Baxley fell into step beside her and muttered something low I didn't catch. She didn't respond, but her shoulders dropped slightly — a fraction, almost nothing — and that was apparently enough because he nodded and said nothing more.

I watched them move ahead and thought about what it looked like when two people had been through enough together that they didn't need words for it anymore. The way her shoulder dropped carried the weight of a conversation, and he understood it without it being said out loud.

I thought about what it would be like to have that with someone.

“You coming?” Nicco asked from somewhere to my left.

I looked at him. He was already moving, not waiting, just checking. The way he checked everything, briefly and without seeming to care about the answer.

“I’m coming.”

I fell into step behind them all. The trail opened south, and the cold pressed in from every direction with its usual indifference. I was a trailfinder again, heading somewhere with people I'd somehow ended up trusting, which was both the most ordinary and the most alarming thing about the last several weeks.

We caught the soldiers before the light failed.

Marson saw us coming and said nothing. He just gave a single nod that encompassed everything he wasn't going to askabout, then turned back to his men. That nod held everything unsaid. I appreciated every question he didn’t ask.

The camp that night was louder than it had been in weeks. There were two fires, and the night held the noise of a group reassembling after separation. I sat at the edge of the firelight, watching it, and thought that this was probably one of the last nights we'd all be in the same place.

I was ready to move on, and by the sounds of it, so were the soldiers.

Edran appeared at my elbow with a portion of food. He held it out without preamble.

“How’s your hand?” I asked him.

He flexed the fingers of his right hand in answer. Smooth, full movement, no hesitation.
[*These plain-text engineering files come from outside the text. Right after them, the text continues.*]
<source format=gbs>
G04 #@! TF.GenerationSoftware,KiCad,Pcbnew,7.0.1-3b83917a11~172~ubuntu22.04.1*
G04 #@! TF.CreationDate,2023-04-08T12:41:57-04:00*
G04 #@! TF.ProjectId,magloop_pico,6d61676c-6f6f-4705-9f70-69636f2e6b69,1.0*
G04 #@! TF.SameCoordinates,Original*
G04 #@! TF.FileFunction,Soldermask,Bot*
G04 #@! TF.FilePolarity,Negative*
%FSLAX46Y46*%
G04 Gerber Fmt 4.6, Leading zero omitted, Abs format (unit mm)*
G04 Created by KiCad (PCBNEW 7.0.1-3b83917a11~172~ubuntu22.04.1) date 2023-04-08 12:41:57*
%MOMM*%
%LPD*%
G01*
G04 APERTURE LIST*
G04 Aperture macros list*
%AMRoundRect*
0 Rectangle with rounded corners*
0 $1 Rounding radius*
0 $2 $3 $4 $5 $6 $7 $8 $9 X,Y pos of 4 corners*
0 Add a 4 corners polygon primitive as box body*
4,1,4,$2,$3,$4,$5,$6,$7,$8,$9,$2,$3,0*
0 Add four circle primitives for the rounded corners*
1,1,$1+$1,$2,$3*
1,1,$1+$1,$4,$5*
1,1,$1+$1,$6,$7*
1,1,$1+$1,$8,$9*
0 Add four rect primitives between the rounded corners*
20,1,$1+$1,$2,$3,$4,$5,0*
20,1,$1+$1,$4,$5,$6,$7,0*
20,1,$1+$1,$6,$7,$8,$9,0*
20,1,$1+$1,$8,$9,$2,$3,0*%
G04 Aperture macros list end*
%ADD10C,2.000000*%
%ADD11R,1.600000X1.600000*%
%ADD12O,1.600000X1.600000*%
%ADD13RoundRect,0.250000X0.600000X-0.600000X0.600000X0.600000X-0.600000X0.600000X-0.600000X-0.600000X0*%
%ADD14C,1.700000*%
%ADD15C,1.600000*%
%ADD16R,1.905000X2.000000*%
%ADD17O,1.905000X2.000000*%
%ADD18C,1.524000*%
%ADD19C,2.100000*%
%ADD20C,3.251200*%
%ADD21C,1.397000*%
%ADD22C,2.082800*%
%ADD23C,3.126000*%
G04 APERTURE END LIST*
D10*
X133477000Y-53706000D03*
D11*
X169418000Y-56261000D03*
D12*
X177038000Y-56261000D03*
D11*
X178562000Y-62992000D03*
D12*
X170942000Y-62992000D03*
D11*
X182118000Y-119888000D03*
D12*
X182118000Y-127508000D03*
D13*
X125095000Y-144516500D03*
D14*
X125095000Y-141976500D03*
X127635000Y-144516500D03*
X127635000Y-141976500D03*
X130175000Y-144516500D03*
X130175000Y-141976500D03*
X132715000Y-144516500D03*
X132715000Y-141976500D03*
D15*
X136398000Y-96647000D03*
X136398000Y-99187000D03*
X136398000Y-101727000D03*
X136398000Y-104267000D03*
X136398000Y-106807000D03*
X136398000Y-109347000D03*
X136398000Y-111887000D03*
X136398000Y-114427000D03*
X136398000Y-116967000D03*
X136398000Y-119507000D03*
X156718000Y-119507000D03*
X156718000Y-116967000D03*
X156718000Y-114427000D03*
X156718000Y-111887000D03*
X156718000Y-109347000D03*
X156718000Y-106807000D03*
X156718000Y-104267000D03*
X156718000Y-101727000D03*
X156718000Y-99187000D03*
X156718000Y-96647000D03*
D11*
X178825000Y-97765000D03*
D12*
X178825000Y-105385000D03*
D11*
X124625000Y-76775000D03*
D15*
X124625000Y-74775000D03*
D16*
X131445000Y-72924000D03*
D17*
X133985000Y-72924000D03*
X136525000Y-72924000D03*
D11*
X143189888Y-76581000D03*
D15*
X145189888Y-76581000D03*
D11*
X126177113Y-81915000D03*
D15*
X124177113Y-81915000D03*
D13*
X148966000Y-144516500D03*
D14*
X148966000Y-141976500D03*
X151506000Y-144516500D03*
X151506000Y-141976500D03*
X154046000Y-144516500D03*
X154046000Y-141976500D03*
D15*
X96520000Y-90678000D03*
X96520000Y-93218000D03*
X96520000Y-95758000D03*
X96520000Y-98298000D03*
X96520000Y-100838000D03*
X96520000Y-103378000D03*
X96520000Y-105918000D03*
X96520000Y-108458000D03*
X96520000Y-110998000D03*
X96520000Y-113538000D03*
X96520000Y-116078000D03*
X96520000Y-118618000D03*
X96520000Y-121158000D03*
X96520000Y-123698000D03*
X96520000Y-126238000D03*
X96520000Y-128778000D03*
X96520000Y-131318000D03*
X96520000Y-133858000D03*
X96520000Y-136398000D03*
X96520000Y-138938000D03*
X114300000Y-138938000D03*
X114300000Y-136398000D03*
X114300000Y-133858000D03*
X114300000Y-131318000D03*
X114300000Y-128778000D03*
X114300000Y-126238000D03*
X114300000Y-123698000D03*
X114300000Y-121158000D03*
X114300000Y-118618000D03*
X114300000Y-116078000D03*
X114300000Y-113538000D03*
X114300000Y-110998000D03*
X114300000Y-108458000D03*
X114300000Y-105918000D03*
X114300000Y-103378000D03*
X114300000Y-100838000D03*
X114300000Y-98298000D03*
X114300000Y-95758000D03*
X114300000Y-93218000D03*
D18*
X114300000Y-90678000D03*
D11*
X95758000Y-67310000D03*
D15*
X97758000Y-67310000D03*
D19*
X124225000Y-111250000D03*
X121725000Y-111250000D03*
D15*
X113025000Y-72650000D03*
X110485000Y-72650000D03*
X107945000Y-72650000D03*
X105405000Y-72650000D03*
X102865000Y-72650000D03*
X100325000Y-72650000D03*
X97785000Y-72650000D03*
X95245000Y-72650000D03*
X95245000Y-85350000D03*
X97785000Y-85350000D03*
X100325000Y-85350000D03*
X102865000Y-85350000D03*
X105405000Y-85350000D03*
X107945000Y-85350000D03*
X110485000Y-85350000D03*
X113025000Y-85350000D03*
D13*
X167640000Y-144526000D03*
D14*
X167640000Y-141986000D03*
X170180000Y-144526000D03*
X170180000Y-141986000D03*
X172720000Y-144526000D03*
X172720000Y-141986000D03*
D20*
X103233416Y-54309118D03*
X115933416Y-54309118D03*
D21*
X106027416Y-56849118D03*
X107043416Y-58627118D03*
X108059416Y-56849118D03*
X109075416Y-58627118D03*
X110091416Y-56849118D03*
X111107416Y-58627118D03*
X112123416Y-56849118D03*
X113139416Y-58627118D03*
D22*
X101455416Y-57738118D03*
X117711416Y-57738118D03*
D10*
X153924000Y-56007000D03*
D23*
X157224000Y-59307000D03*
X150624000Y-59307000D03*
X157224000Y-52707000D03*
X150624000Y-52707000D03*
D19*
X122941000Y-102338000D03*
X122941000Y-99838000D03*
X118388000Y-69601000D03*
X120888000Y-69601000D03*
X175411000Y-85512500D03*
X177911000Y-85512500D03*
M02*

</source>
I took the food from him. “That’s good.”

We ate in silence for a while. Around us, the camp did what camps do. They talked, argued mildly, and settled into the rhythm of people who were nearly done with something hard. All of them were unanimous in their eagerness for a bed.
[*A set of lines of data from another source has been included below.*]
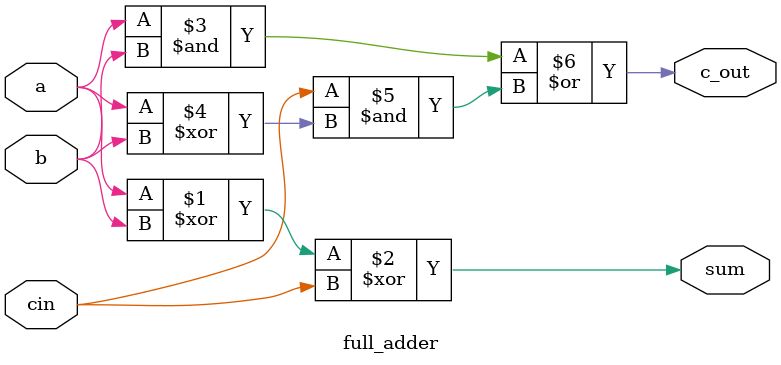
<source format=v>
module full_adder (
    input a, b, cin, // Define input ports a, b and c_in
    output sum , c_out // Define output ports sum and c_out
);

assign sum = a ^ b ^ cin; // Define Sum logic
assign c_out = ((a & b) | (cin & (a ^ b))); // Define Carry_out logic

endmodule 
</source>
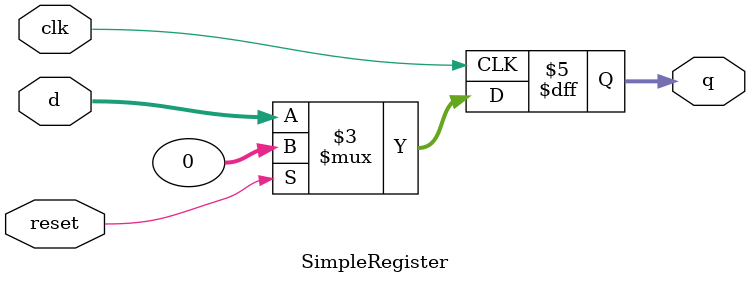
<source format=v>
`timescale 1ns / 1ps
module SimpleRegister(
    input clk,
    input reset,
    input [31:0] d,
    output reg [31:0] q
    );

always @(negedge clk)
begin
	if(reset)
		q = 32'b0;	
	else 
		q = d;
end

endmodule

</source>
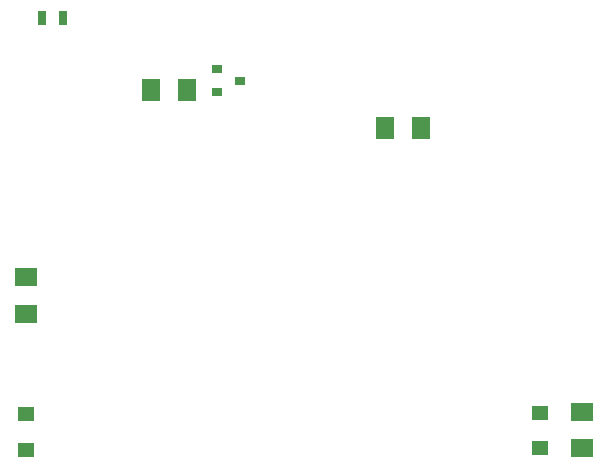
<source format=gtp>
G04 MADE WITH FRITZING*
G04 WWW.FRITZING.ORG*
G04 DOUBLE SIDED*
G04 HOLES PLATED*
G04 CONTOUR ON CENTER OF CONTOUR VECTOR*
%ASAXBY*%
%FSLAX23Y23*%
%MOIN*%
%OFA0B0*%
%SFA1.0B1.0*%
%ADD10R,0.074803X0.062992*%
%ADD11R,0.062992X0.074803*%
%ADD12R,0.035433X0.031496*%
%ADD13R,0.031496X0.047244*%
%ADD14R,0.055118X0.047244*%
%ADD15R,0.001000X0.001000*%
%LNPASTEMASK1*%
G90*
G70*
G54D10*
X57Y667D03*
X57Y545D03*
X1911Y218D03*
X1911Y96D03*
G54D11*
X474Y1289D03*
X596Y1289D03*
G54D12*
X695Y1360D03*
X695Y1285D03*
X773Y1322D03*
G54D11*
X1376Y1163D03*
X1254Y1163D03*
G54D13*
X183Y1529D03*
X112Y1529D03*
G54D14*
X57Y210D03*
X57Y92D03*
X1773Y96D03*
X1773Y214D03*
G54D15*
D02*
G04 End of PasteMask1*
M02*
</source>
“Thank you,” he said eventually. “For the fingers. And… the other things.”

I looked at him sideways. “For finding the trail?”

“Yeah.” He nodded, his gaze furtive. “The second storm,” he said quietly. “We were colder than we’d ever been, I didn’t think we’d make it, and then we weren't.” He kept his eyes on the fire. “I don't know what you did, but I know you did something.”

I was very still.

“I'm not going to say anything,” he added hurriedly. “I just wanted you to know that… it mattered.”

I looked at the fire for a long moment, uncomfortable but also unsure of what to say.

“You're welcome,” I said eventually.

He stood and went back to the others, and I sat with the weight of that — his knowing, his choosing, what he'd decided to do with it — and it felt like the most quietly significant thing since the column.

Which was saying something.

Chapter 33

A week later,we approached Collharrow from the north on a different trail than the one we’d left it all those weeks ago.

The soldiers had their last night sleeping on snow, and before sunrise, Nicco and Baxley had gone to town to secure the horses, a wagon, and the things the soldiers had left behind. Their armor, mostly.

Later that morning, Marson found me before anyone had properly started moving.